**What to produce**
Write exactly, with no line omitted or added, the span beginning at the line that holds "focal_35mm: 23" and ending at the last line of the records.

Camera intrinsics data:
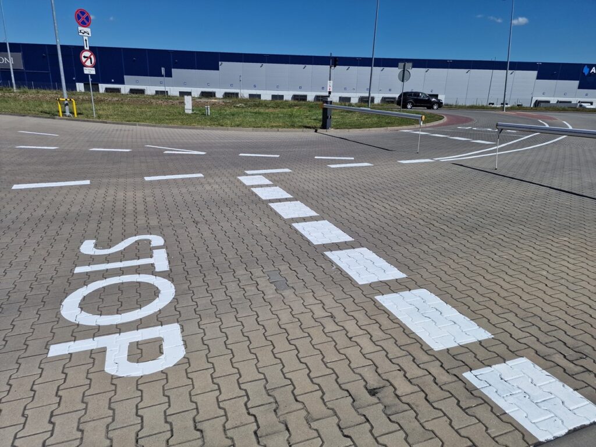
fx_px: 396
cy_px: 224
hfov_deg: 73.9
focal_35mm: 23
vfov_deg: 58.9
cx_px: 298
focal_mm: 6.4
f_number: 1.8
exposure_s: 1/2504
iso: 50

**The answer**
focal_35mm: 23
vfov_deg: 58.9
cx_px: 298
focal_mm: 6.4
f_number: 1.8
exposure_s: 1/2504
iso: 50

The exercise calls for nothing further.